Required work → Each line below that contains the word "które" must be copied.

Exercise data →

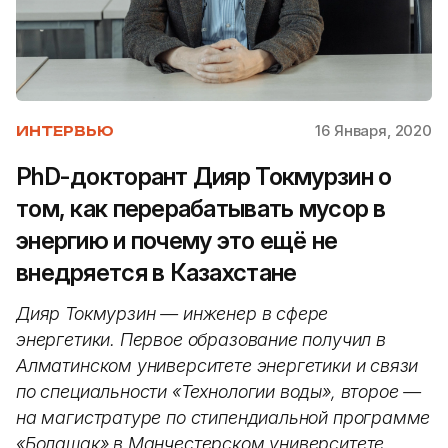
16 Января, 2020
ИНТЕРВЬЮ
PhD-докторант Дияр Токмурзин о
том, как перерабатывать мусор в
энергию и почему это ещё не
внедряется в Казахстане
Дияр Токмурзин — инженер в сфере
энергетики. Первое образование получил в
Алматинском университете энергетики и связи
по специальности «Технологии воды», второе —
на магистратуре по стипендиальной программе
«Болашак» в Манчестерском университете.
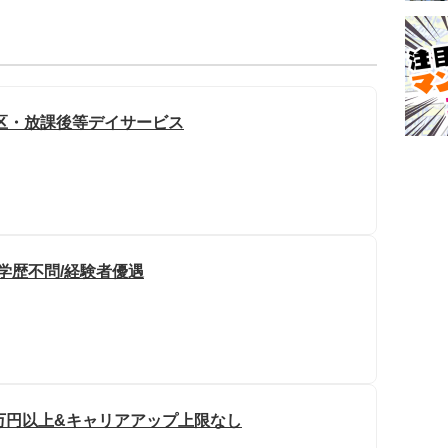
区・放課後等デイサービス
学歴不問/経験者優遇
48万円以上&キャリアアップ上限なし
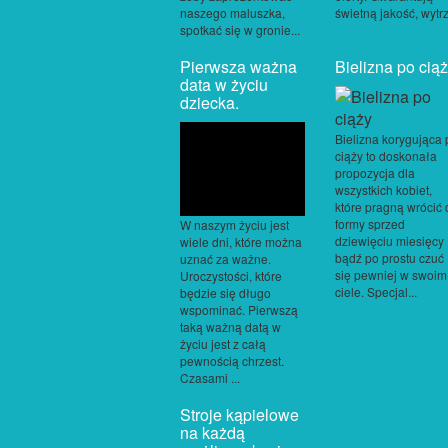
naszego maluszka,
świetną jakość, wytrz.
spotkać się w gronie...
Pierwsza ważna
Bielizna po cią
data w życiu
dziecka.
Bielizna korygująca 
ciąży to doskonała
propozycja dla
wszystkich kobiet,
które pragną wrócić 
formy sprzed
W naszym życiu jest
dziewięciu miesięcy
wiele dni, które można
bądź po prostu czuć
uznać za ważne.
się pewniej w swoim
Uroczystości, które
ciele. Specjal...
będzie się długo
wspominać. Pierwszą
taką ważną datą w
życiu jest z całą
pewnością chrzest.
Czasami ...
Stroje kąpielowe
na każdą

==

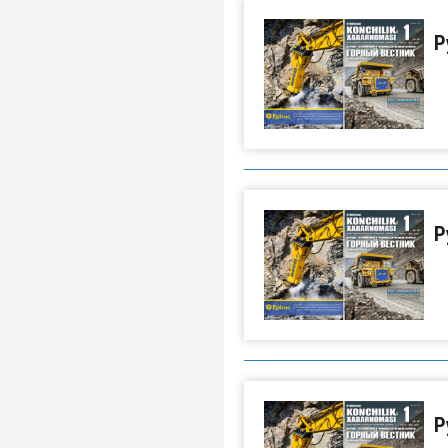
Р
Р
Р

Solution to the problem →
które pragną wrócić 
wiele dni, które można
Uroczystości, które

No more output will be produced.